Life Sci. 2004 Dec 10;76(4):367-77. doi: 10.1016/j.lfs.2004.06.023.
It has been shown that A2A adenosine receptors are implicated in pain modulation. The precise mechanism by which activation of A2A receptors produces analgesic effects, however, remains unclear. The aim of this study was to investigate the possible involvement of apamin-sensitive calcium-activated potassium channels (SKCa) and voltage-gated potassium (Kv) channels in A2A receptor activation-induced analgesic effects. Using mice, we evaluated the influence of apamin, a non specific blocker of SKCa channels, Lei-Dab7 (an analog of scorpion Leiurotoxin), a selective blocker of SKCa2 channels, and kaliotoxin (KTX) a Kv channel blocker, on the CGS 21680 (A2A adenosine receptor agonist)-induced increases in hot plate and tail pinch latencies. All drugs were injected in mice via the intracerebroventricular route. We found that apamin and Lei-Dab7, but not KTX, reduced antinociception produced by CGS21680 on the hot plate and tail pinch tests in a dose dependent manner. Lei-Dab 7 was more potent than apamin in this regard. We conclude that SKCa but not Kv channels are implicated in CGS 21680-induced antinociception.

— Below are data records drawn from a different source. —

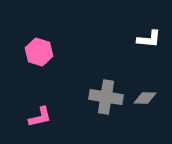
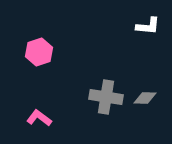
white L-shape: moved 1 px left, 13 px up
pink hexagon: rotated 24 degrees clockwise
pink L-shape: moved 1 px left, 1 px down; rotated 130 degrees counterclockwise
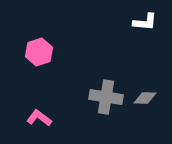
white L-shape: moved 3 px left, 4 px up
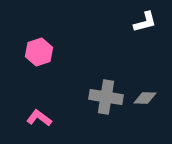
white L-shape: rotated 20 degrees counterclockwise
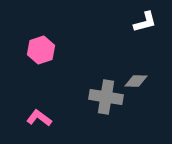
pink hexagon: moved 2 px right, 2 px up
gray diamond: moved 9 px left, 17 px up
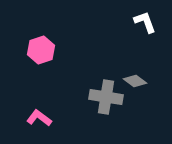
white L-shape: rotated 95 degrees counterclockwise
gray diamond: moved 1 px left; rotated 35 degrees clockwise
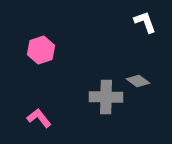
gray diamond: moved 3 px right
gray cross: rotated 8 degrees counterclockwise
pink L-shape: rotated 15 degrees clockwise
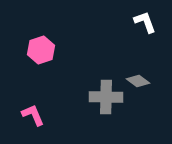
pink L-shape: moved 6 px left, 3 px up; rotated 15 degrees clockwise
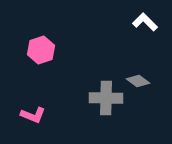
white L-shape: rotated 25 degrees counterclockwise
gray cross: moved 1 px down
pink L-shape: rotated 135 degrees clockwise
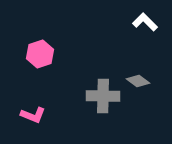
pink hexagon: moved 1 px left, 4 px down
gray cross: moved 3 px left, 2 px up
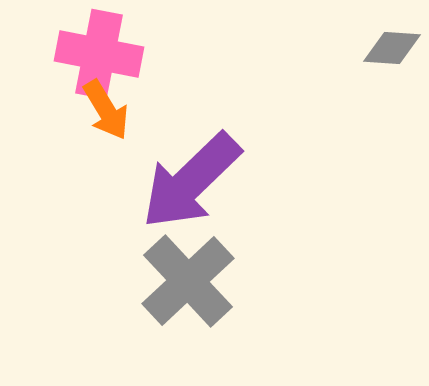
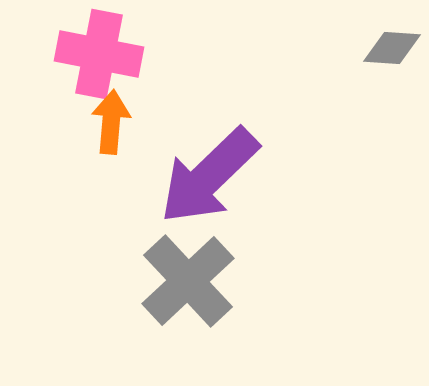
orange arrow: moved 5 px right, 12 px down; rotated 144 degrees counterclockwise
purple arrow: moved 18 px right, 5 px up
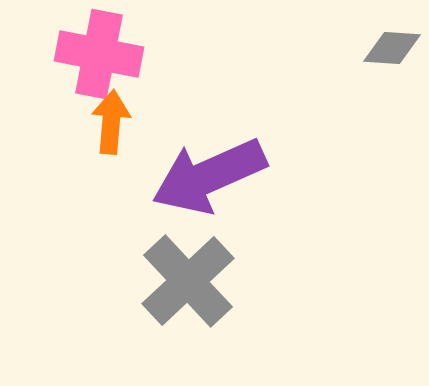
purple arrow: rotated 20 degrees clockwise
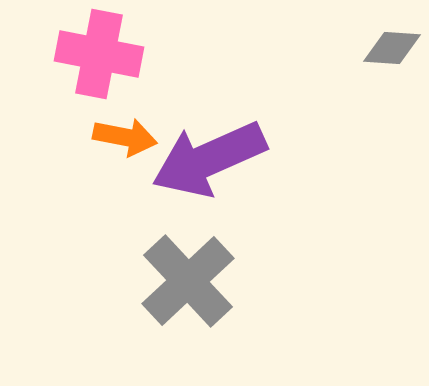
orange arrow: moved 14 px right, 15 px down; rotated 96 degrees clockwise
purple arrow: moved 17 px up
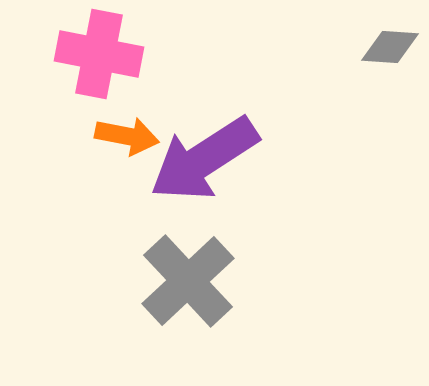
gray diamond: moved 2 px left, 1 px up
orange arrow: moved 2 px right, 1 px up
purple arrow: moved 5 px left; rotated 9 degrees counterclockwise
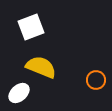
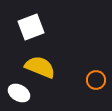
yellow semicircle: moved 1 px left
white ellipse: rotated 70 degrees clockwise
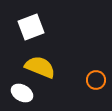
white ellipse: moved 3 px right
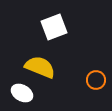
white square: moved 23 px right
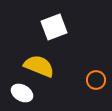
yellow semicircle: moved 1 px left, 1 px up
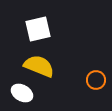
white square: moved 16 px left, 2 px down; rotated 8 degrees clockwise
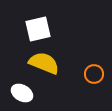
yellow semicircle: moved 5 px right, 3 px up
orange circle: moved 2 px left, 6 px up
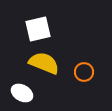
orange circle: moved 10 px left, 2 px up
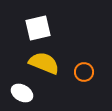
white square: moved 1 px up
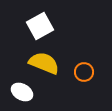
white square: moved 2 px right, 2 px up; rotated 16 degrees counterclockwise
white ellipse: moved 1 px up
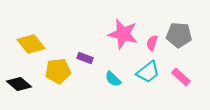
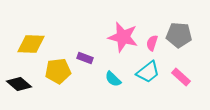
pink star: moved 3 px down
yellow diamond: rotated 48 degrees counterclockwise
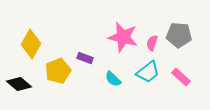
yellow diamond: rotated 64 degrees counterclockwise
yellow pentagon: rotated 15 degrees counterclockwise
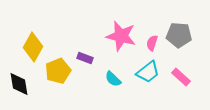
pink star: moved 2 px left, 1 px up
yellow diamond: moved 2 px right, 3 px down
black diamond: rotated 40 degrees clockwise
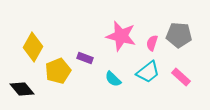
black diamond: moved 3 px right, 5 px down; rotated 30 degrees counterclockwise
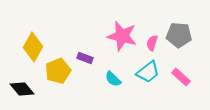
pink star: moved 1 px right
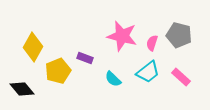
gray pentagon: rotated 10 degrees clockwise
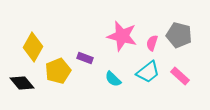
pink rectangle: moved 1 px left, 1 px up
black diamond: moved 6 px up
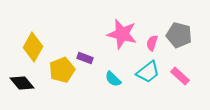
pink star: moved 2 px up
yellow pentagon: moved 4 px right, 1 px up
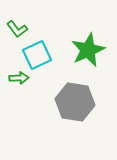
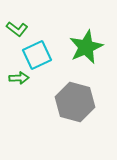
green L-shape: rotated 15 degrees counterclockwise
green star: moved 2 px left, 3 px up
gray hexagon: rotated 6 degrees clockwise
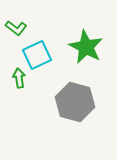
green L-shape: moved 1 px left, 1 px up
green star: rotated 20 degrees counterclockwise
green arrow: rotated 96 degrees counterclockwise
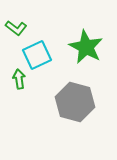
green arrow: moved 1 px down
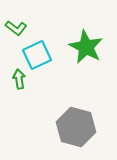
gray hexagon: moved 1 px right, 25 px down
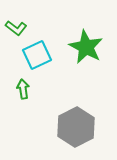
green arrow: moved 4 px right, 10 px down
gray hexagon: rotated 18 degrees clockwise
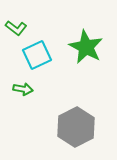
green arrow: rotated 108 degrees clockwise
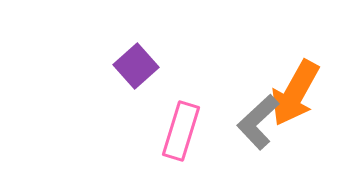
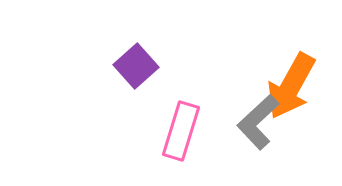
orange arrow: moved 4 px left, 7 px up
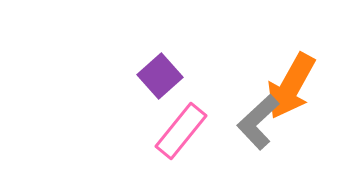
purple square: moved 24 px right, 10 px down
pink rectangle: rotated 22 degrees clockwise
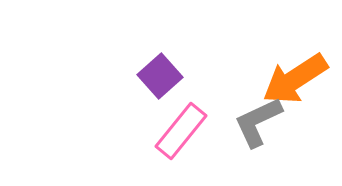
orange arrow: moved 4 px right, 7 px up; rotated 28 degrees clockwise
gray L-shape: rotated 18 degrees clockwise
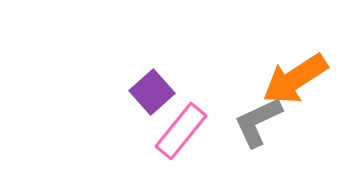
purple square: moved 8 px left, 16 px down
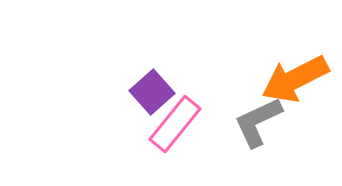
orange arrow: rotated 6 degrees clockwise
pink rectangle: moved 6 px left, 7 px up
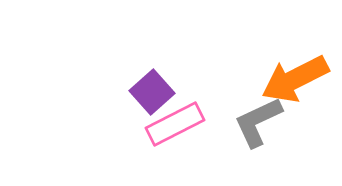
pink rectangle: rotated 24 degrees clockwise
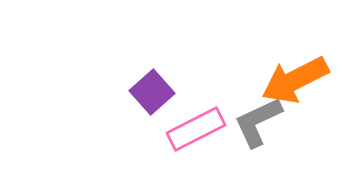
orange arrow: moved 1 px down
pink rectangle: moved 21 px right, 5 px down
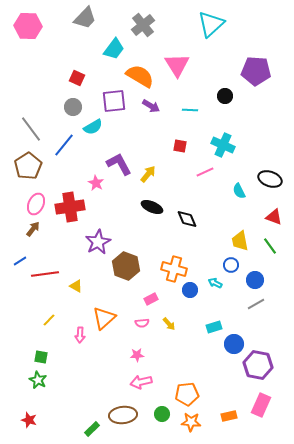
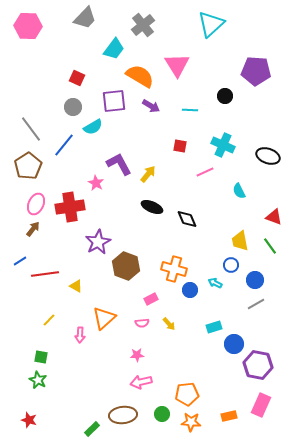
black ellipse at (270, 179): moved 2 px left, 23 px up
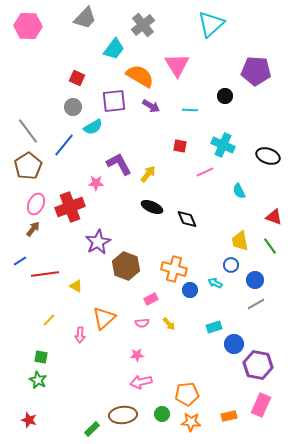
gray line at (31, 129): moved 3 px left, 2 px down
pink star at (96, 183): rotated 28 degrees counterclockwise
red cross at (70, 207): rotated 12 degrees counterclockwise
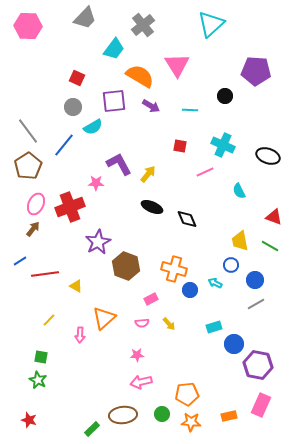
green line at (270, 246): rotated 24 degrees counterclockwise
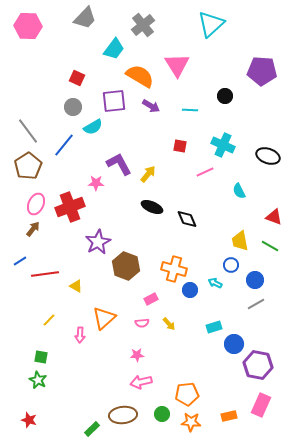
purple pentagon at (256, 71): moved 6 px right
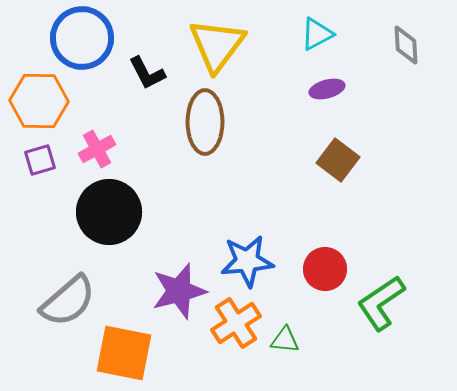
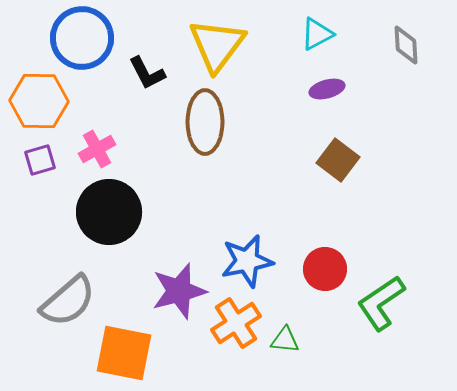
blue star: rotated 6 degrees counterclockwise
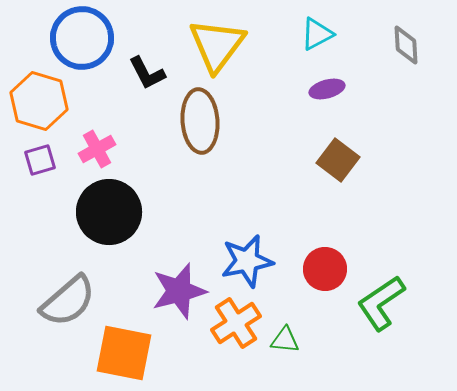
orange hexagon: rotated 16 degrees clockwise
brown ellipse: moved 5 px left, 1 px up; rotated 4 degrees counterclockwise
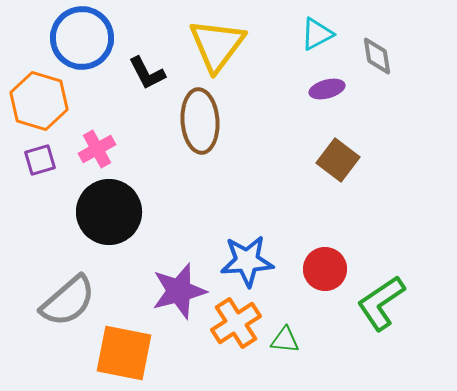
gray diamond: moved 29 px left, 11 px down; rotated 6 degrees counterclockwise
blue star: rotated 8 degrees clockwise
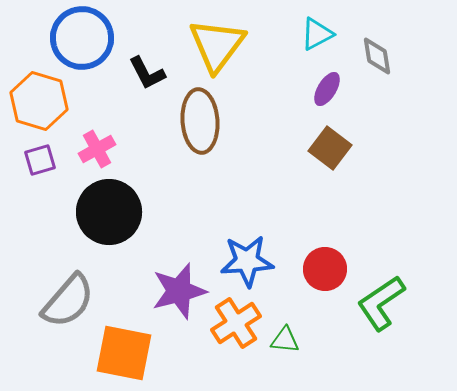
purple ellipse: rotated 44 degrees counterclockwise
brown square: moved 8 px left, 12 px up
gray semicircle: rotated 8 degrees counterclockwise
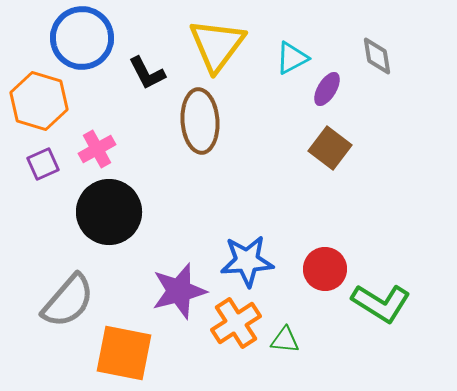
cyan triangle: moved 25 px left, 24 px down
purple square: moved 3 px right, 4 px down; rotated 8 degrees counterclockwise
green L-shape: rotated 114 degrees counterclockwise
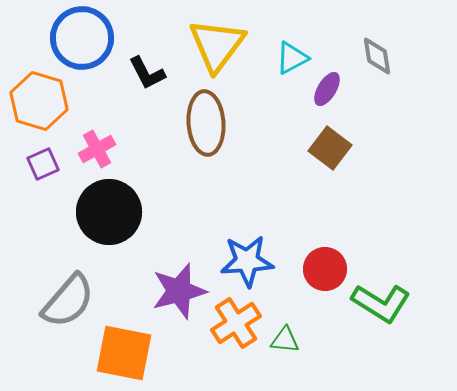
brown ellipse: moved 6 px right, 2 px down
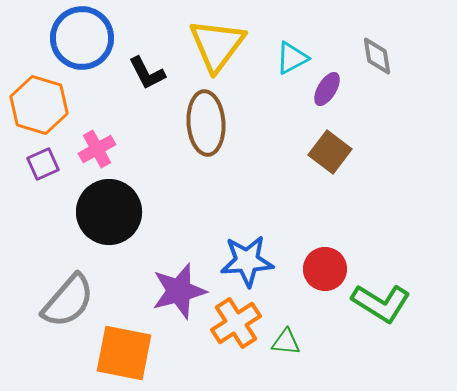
orange hexagon: moved 4 px down
brown square: moved 4 px down
green triangle: moved 1 px right, 2 px down
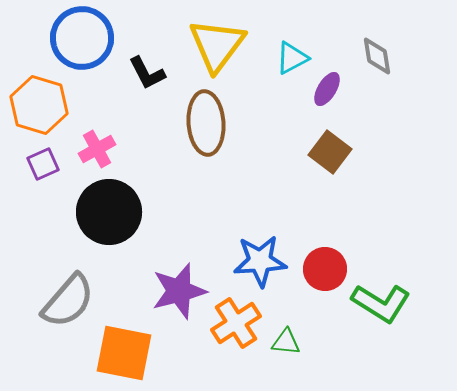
blue star: moved 13 px right
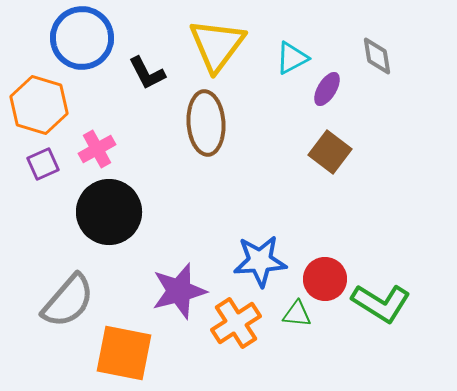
red circle: moved 10 px down
green triangle: moved 11 px right, 28 px up
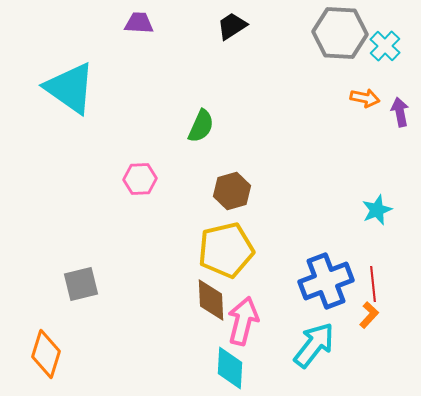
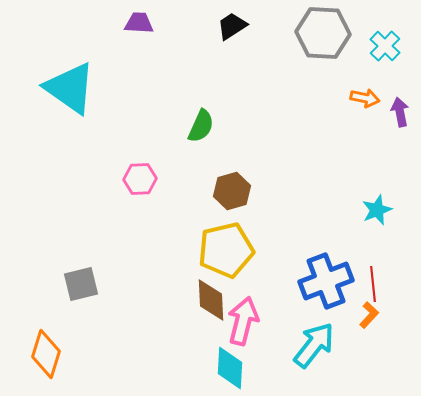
gray hexagon: moved 17 px left
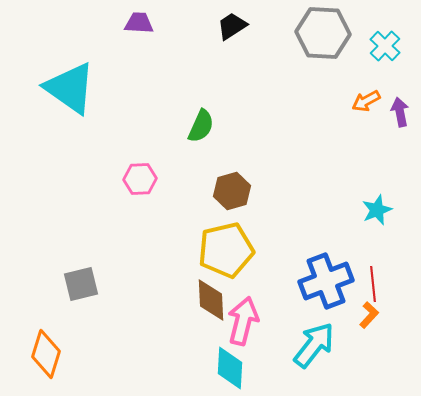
orange arrow: moved 1 px right, 3 px down; rotated 140 degrees clockwise
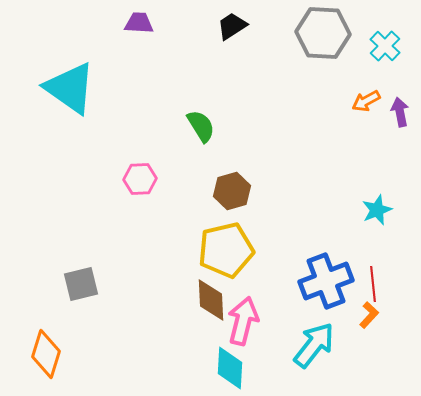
green semicircle: rotated 56 degrees counterclockwise
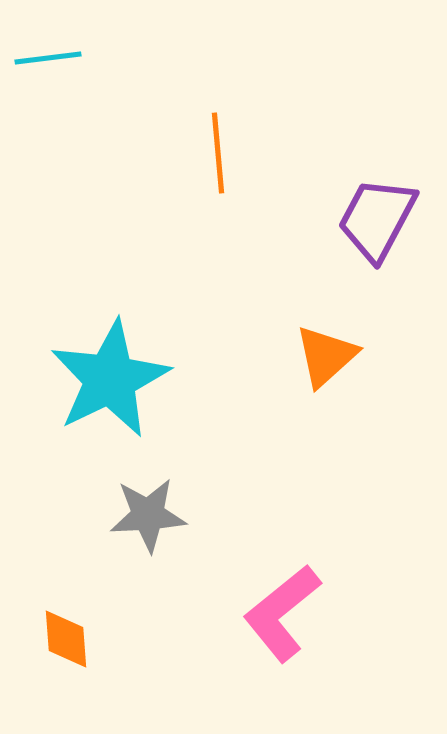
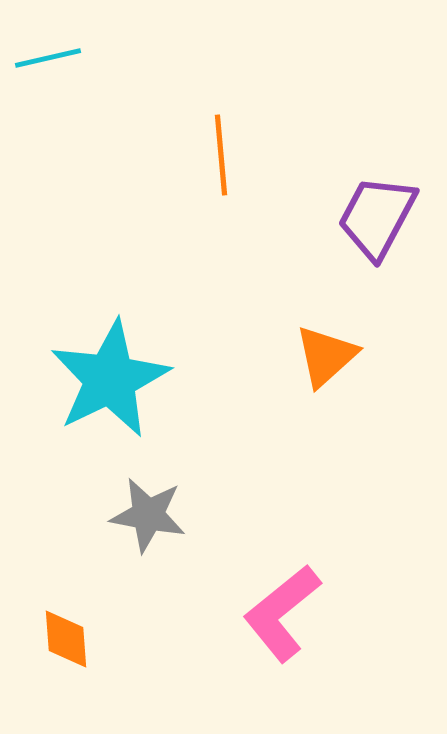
cyan line: rotated 6 degrees counterclockwise
orange line: moved 3 px right, 2 px down
purple trapezoid: moved 2 px up
gray star: rotated 14 degrees clockwise
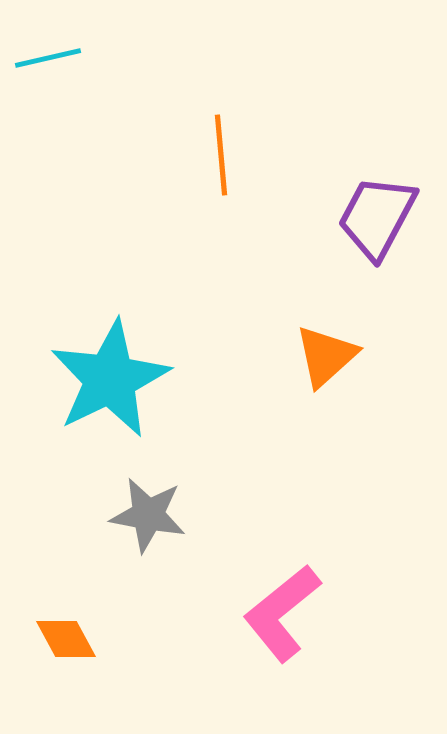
orange diamond: rotated 24 degrees counterclockwise
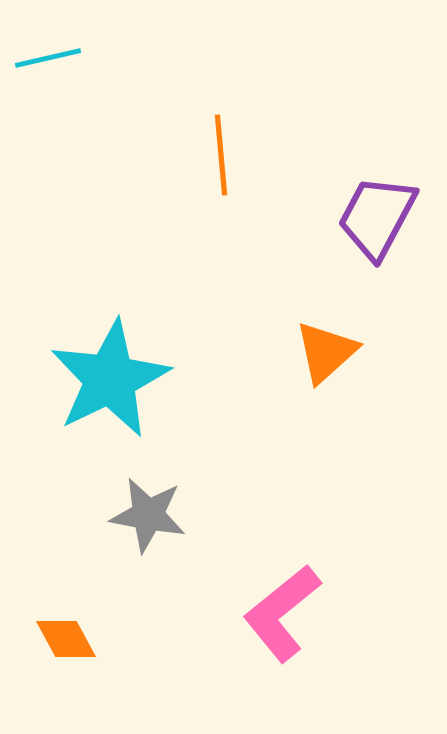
orange triangle: moved 4 px up
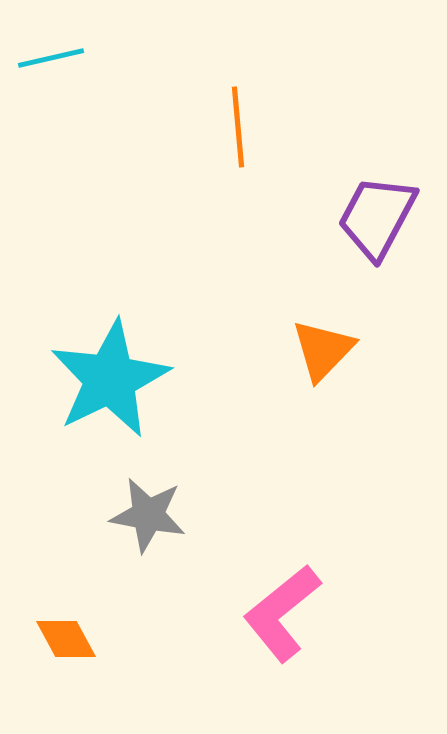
cyan line: moved 3 px right
orange line: moved 17 px right, 28 px up
orange triangle: moved 3 px left, 2 px up; rotated 4 degrees counterclockwise
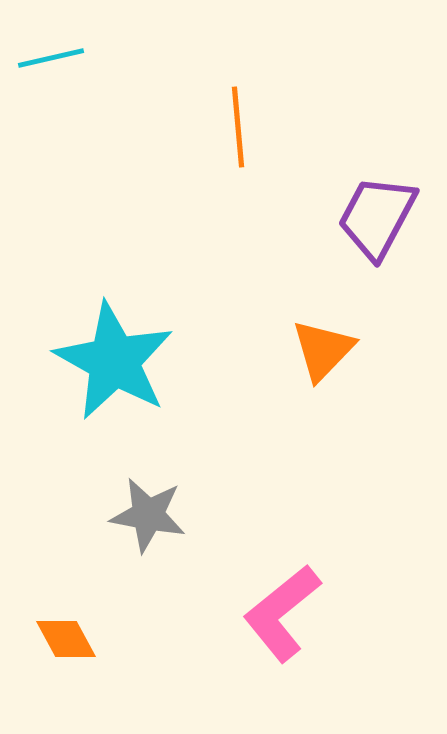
cyan star: moved 4 px right, 18 px up; rotated 17 degrees counterclockwise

已有研究表明,A2A腺苷受体与疼痛调节有关。然而,A2A受体激活产生镇痛作用的确切机制仍不清楚。本研究的目的是探讨蜂毒明肽敏感的钙激活钾通道(SKCa)和电压门控钾通道(Kv)在A2A受体激活诱导的镇痛作用中可能的参与情况。我们使用小鼠,评估了蜂毒明肽(SKCa通道的非特异性阻滞剂)、Lei-Dab7(蝎毒Leiurotoxin的类似物,SKCa2通道的选择性阻滞剂)和钾通道阻滞剂卡利毒素(KTX)对CGS 21680(A2A腺苷受体激动剂)诱导的热板和夹尾潜伏期延长的影响。所有药物均通过脑室内途径注射到小鼠体内。我们发现,蜂毒明肽和Lei-Dab7,但不是KTX,以剂量依赖性方式降低了CGS21680在热板和夹尾试验中产生的抗伤害感受作用。在这方面,Lei-Dab 7比蜂毒明肽更有效。我们得出结论,SKCa通道而非Kv通道参与了CGS 21680诱导的抗伤害感受作用。